Per diffondere tra i giovani questi valori attraverso delle esperienze sul campo, Fondazione Montagna sicura ha proposto nell’anno scolastico 2025-2026 un ciclo di laboratori didattici d’alta quota, nell’ambito del progetto transfrontaliero Interreg Alcotra Piter Parcours+ – IMAJE (Informations Médias Alpes Jeunesse Européennes).
Tra i mesi di gennaio e maggio, sono stati realizzati in totale 26 atelier sul campo che hanno coinvolto 146 alunni valdostani e 166 alunni francesi di età compresa tra gli 11 e i 17 anni, per un totale di più di 500 ragazzi.

Le attività, strutturate sotto forma di escursioni pedagogiche della durata di mezza giornata, sono state diversificate in base alla provenienza delle classi.
In Valle d’Aosta (Italia) gli studenti delle scuole di primo e secondo grado hanno partecipato a 9 laboratori di nivologia a Flassin e Arpy, e a 6 laboratori di glaciologia in Val Ferret.

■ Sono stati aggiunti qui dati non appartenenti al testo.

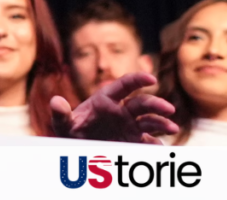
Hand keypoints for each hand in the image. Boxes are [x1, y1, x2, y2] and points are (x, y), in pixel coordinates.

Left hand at [50, 72, 178, 143]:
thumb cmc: (71, 131)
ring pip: (150, 121)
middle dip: (156, 104)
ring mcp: (129, 126)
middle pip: (142, 103)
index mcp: (105, 100)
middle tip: (168, 109)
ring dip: (162, 123)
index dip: (137, 79)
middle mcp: (121, 111)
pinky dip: (155, 144)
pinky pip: (147, 142)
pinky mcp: (133, 141)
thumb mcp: (63, 124)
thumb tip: (55, 101)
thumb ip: (60, 113)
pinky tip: (159, 147)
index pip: (124, 85)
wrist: (76, 148)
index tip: (151, 78)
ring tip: (172, 128)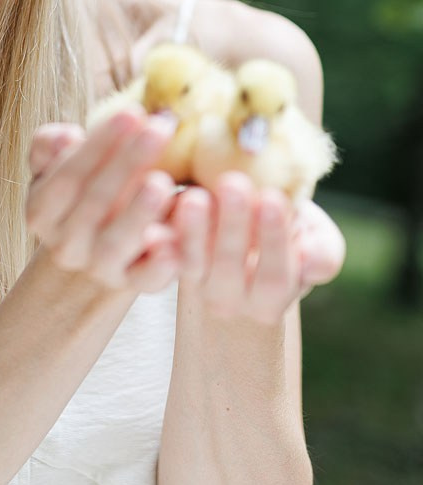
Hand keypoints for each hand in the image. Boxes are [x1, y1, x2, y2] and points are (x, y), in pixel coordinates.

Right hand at [26, 110, 183, 293]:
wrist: (100, 242)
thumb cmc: (84, 188)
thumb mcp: (56, 164)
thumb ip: (49, 146)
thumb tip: (65, 137)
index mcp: (41, 212)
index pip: (67, 177)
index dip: (98, 146)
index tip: (131, 113)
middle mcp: (65, 245)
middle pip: (94, 204)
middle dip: (127, 163)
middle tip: (159, 129)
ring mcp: (99, 268)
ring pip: (115, 244)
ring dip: (139, 213)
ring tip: (163, 181)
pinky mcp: (134, 284)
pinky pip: (146, 279)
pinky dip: (160, 264)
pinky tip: (174, 239)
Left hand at [171, 170, 346, 323]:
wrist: (248, 228)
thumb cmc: (290, 232)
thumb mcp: (316, 240)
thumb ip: (323, 254)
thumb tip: (310, 260)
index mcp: (271, 300)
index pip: (275, 275)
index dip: (274, 238)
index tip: (272, 198)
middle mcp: (232, 301)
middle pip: (230, 266)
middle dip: (232, 224)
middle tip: (233, 184)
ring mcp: (197, 285)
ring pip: (194, 260)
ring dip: (194, 228)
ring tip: (196, 195)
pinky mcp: (170, 265)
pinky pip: (165, 254)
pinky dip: (163, 237)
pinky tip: (160, 216)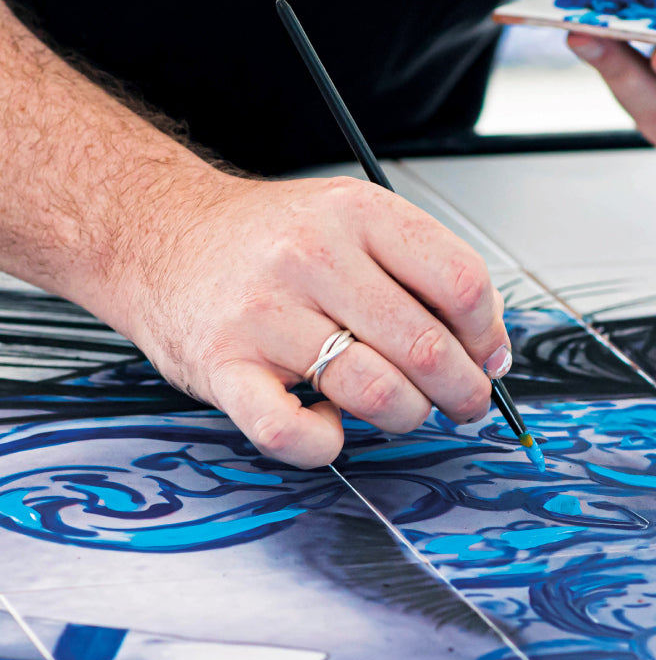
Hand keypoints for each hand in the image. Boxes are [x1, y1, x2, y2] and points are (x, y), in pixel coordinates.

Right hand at [115, 173, 509, 468]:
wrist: (161, 233)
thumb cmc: (270, 240)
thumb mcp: (353, 222)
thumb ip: (424, 272)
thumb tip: (489, 348)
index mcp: (358, 213)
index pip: (460, 282)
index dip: (487, 334)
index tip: (487, 357)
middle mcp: (312, 257)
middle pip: (426, 347)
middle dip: (462, 392)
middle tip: (462, 403)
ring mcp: (264, 312)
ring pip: (376, 393)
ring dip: (406, 417)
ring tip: (399, 408)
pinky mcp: (222, 365)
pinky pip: (292, 432)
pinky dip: (325, 445)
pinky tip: (329, 425)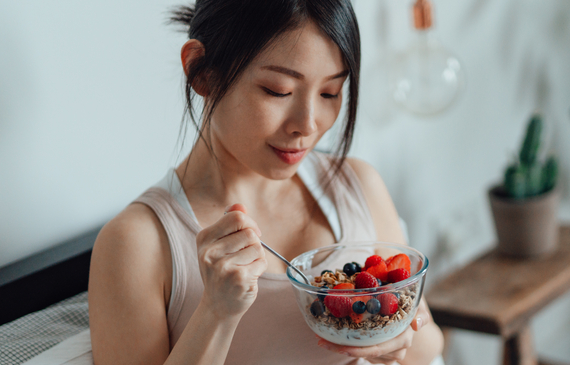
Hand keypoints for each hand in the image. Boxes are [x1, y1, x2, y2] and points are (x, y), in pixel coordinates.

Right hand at [196, 203, 266, 318]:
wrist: (218, 306)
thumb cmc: (221, 271)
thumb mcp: (219, 244)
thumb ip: (229, 223)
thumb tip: (239, 205)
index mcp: (204, 238)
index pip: (236, 217)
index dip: (249, 223)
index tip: (250, 233)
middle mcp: (210, 252)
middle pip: (249, 232)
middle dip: (254, 241)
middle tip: (246, 254)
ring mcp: (223, 266)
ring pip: (257, 247)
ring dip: (257, 256)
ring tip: (245, 266)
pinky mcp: (239, 278)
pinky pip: (262, 261)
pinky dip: (260, 267)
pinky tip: (248, 276)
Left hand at [317, 297, 430, 363]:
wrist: (412, 311)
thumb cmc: (412, 303)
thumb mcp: (417, 302)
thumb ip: (419, 312)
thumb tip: (416, 325)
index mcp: (403, 338)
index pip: (377, 349)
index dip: (356, 349)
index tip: (339, 345)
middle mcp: (395, 350)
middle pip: (365, 354)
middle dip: (341, 349)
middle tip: (321, 341)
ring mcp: (387, 354)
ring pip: (361, 354)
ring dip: (341, 347)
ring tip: (322, 337)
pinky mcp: (379, 353)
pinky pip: (362, 352)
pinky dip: (347, 346)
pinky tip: (332, 337)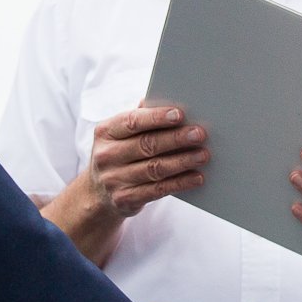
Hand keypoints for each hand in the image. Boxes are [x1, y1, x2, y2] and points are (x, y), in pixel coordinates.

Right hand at [88, 105, 209, 219]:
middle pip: (147, 145)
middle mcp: (106, 156)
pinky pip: (158, 190)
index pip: (132, 121)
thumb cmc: (119, 154)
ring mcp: (114, 180)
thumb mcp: (120, 135)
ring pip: (154, 169)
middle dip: (176, 138)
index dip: (156, 117)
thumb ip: (141, 118)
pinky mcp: (125, 200)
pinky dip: (180, 183)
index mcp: (105, 132)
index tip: (179, 114)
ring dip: (182, 161)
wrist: (98, 194)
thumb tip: (170, 102)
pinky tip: (196, 177)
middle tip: (199, 134)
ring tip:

In Alta Savoia (Francia) le istituzioni scolastiche francesi hanno seguito 12 laboratori di glaciologia a Les Houches, lungo il sentiero glaciologico tematico “Les Croës en forêt”. Gli atelier sono stati guidati da un team di professionisti, due glaciologici e una guida alpina nivologa, incaricati dalla Fondazione.
Durante i laboratori di glaciologia i ragazzi hanno potuto osservare da vicino la dinamica dei ghiacciai attuali e i segni del loro ritiro nel paesaggio alpino.

Le escursioni di nivologia su terreno innevato hanno invece permesso agli studenti di comprendere la formazione e l’evoluzione della neve. I giovani hanno imparato quali sono i comportamenti corretti da adottare in caso di incidente, grazie alla compilazione di una scheda di osservazione tecnica, una simulazione di ricerca ARTVA in situazione di valanga e la realizzazione di una stratigrafia del manto nevoso.

Usciti dalle aule per affrontare all’aria aperta temi spesso poco trattati nei programmi scolastici tradizionali, gli studenti hanno potuto approfittare della dimensione transfrontaliera dei laboratori. Una dimensione tanto più importante in un presente dove le sfide ambientali legate al cambiamento climatico sono sempre più viste come una responsabilità comune di tutto l’arco alpino.
La dimensione transfrontaliera del progetto IMAJE, dedicato ai giovani e incentrato sui mestieri della montagna, è confermata dagli enti coinvolti. Il progetto vede infatti come capofila il Département d’Haute Savoie e come partner, oltre a Fondazione Montagna sicura, il Dipartimento affari europei, innovazione e politiche per la montagna e giovanili con il Dipartimento Sovrintendenza agli Studi della Regione Autonoma Valle d’Aosta e il Liceo Linguistico Courmayeur.